--- Task item ---
Copy out the lines of the listing word for word, beginning at the line that contains "What are all" and continuing through the end of the listing.

─── Extracted data ───

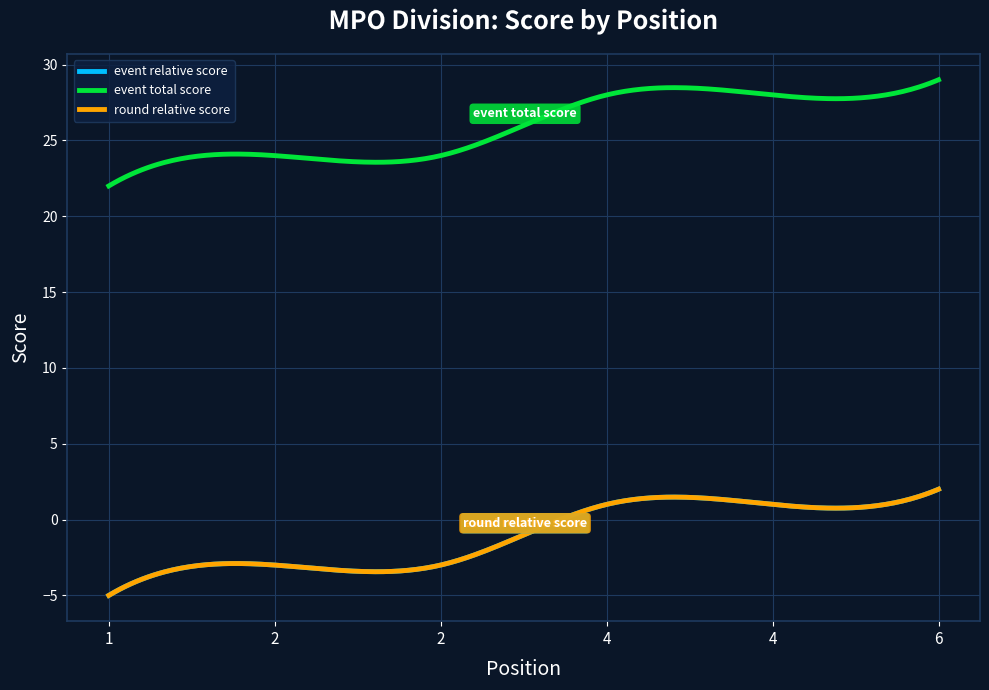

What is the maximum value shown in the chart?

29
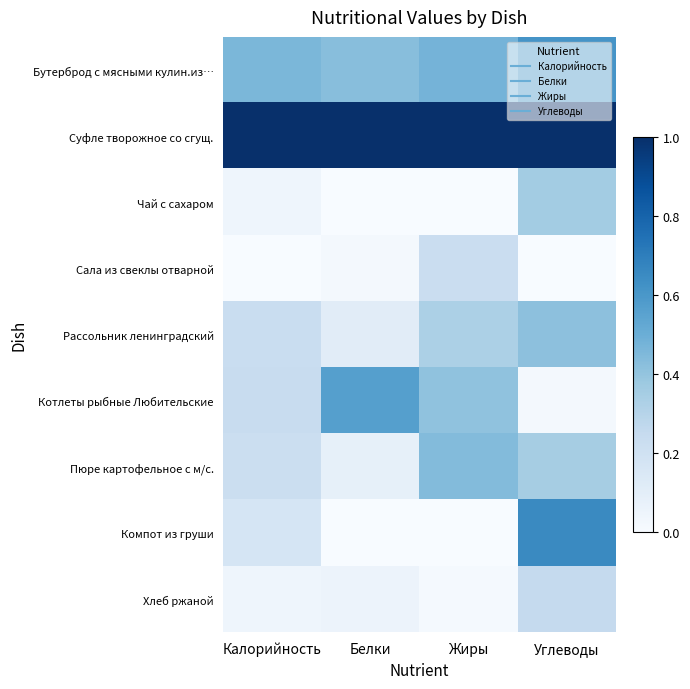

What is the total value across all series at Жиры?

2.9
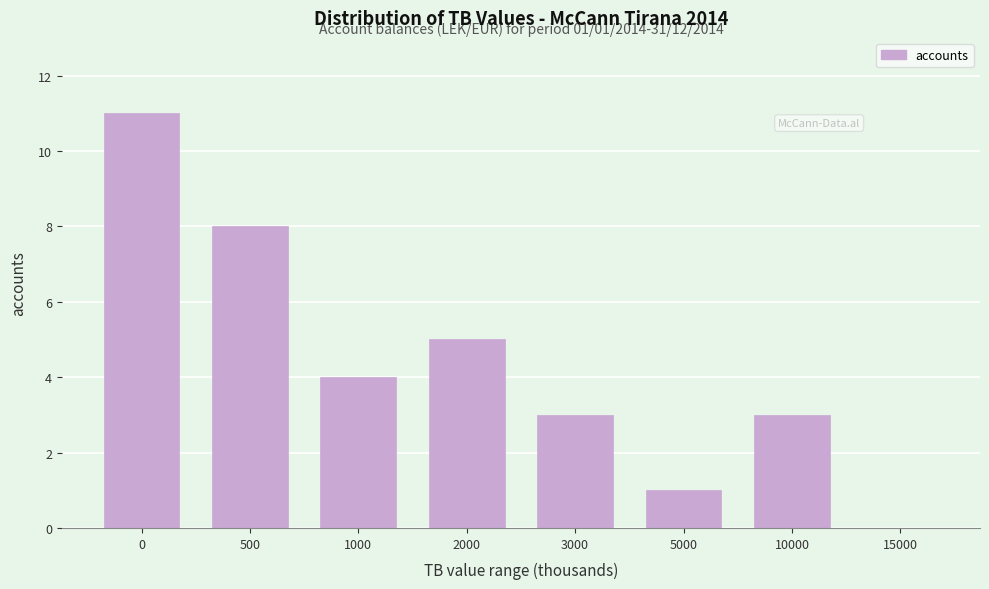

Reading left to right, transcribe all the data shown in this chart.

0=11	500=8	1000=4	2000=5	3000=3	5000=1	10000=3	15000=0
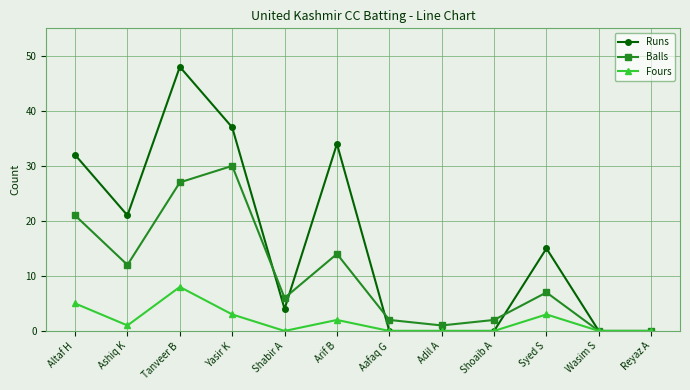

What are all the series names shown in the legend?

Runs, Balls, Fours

───

--- Result of the task ---
What are all the series names shown in the legend?

Runs, Balls, Fours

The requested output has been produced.